You may be asking yourself why I felt the need to tell all of you this, so here is my answer: A few weeks ago, a girl from one of the local public high schools near me killed herself. I had no idea who she was, but I had mutual friends with her. Upon hearing of her death, I broke down and fell into a state of guilt because I felt that if she had heard my story of how I overcame depression, she could have been saved.
What many people do not know about depression is that it a sickness, just like the flu. Depression is not something to be ashamed of, just like the flu is not something to be ashamed of. People really love statistics, so I’ll throw one out there about depression: 10% of Americans suffer from depression, so if you suffer from this disease in one way or another, do not think that you’re the only one. That is why I feel comfortable sharing my story with the world.
Honestly, after having gone through such a long stretch of time of feeling depressed, I have a new outlook on life. I no longer take what I have for granted. I am thankful for all that God has given me and for allowing me to fight past the depression and ultimately letting me live, and I thank Him every day for it.
If any of you are feeling anything remotely similar to how I felt, TELL SOMEBODY! Do not let your emotions take over your body! The first step to overcoming this is being honest with yourself and your emotions, but then the second step is telling somebody. You all have so many people who care about you and love you, and you all have so much to live for!
All you need to do is tell that first person, and things will start to get better. I promise!
I ask that you please share my story by clicking the “like” button or pressing “share,” because I want people to learn from my story — to give people who are suffering similar symptoms to the ones that I was having hope for a better future. Because all you need to do is tell that first person, and things will start to get better. I promise!
Thank you for reading this post even though it was super long. I hope you learned something from it and/or received hope by reading this. Have an amazing day!
Please feel free to share your own story, or to post an encouraging message to my friend’s son in the comments thread below.
Parents of Suicidal Teens Say They Feel Alone.
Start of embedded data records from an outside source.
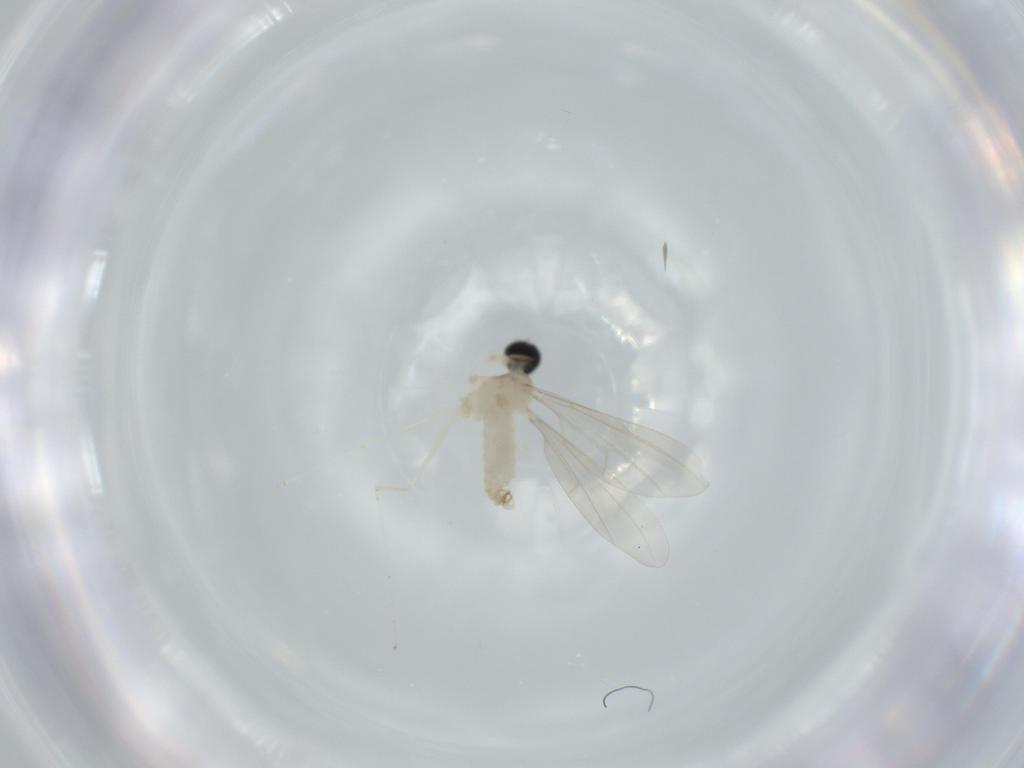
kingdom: Animalia
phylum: Arthropoda
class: Insecta
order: Diptera
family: Cecidomyiidae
Here Are Resources to Help. by Jody Allard (Washington Post)
Unacceptable Loss: Let the call every parent fears — a child’s suicide — be a wake-up call for other parents, by Tina Guidry Patterson (Nashville Scene)
10 Reasons Teens Avoid Telling Their Parents About Suicidal Thoughts, by Stacey Freedenthal, PhD (Speaking of Suicide)
2 thoughts on “A Teenager’s Brave Message to Anyone Thinking of Suicide”
I will start with the sharing: From age 21 to 26, I was another person. Angry, hopeless, profoundly insecure, afraid, and so so sad. I cried constantly, for hours at a time. I felt disgust when I thought about myself and my life, and I was sure that it was too late to fix things. It was inexplicable and bewildering. I had resources: Loving family, devoted friends, an education. I played frisbee and was learning to fly planes. But too often, it all seemed like nothing. What helped? Counseling, definitely. But besides that, I’m not entirely sure. There are still minutes and days when I feel shadows of that terrible existential revulsion. But all is 95% well, and I have to thank anyone who knew me then and stuck around. You know who you are.
More importantly: Kudos to this young man for sharing this searing description of what it’s like to live inside a burning brain and make his way back out. You are my hero. Vulnerability, self-awareness, and honesty equal resilience. Live long and prosper! And please keep writing your wise words. You have a gift.
This is an eye opener for so many. Thank you for sharing.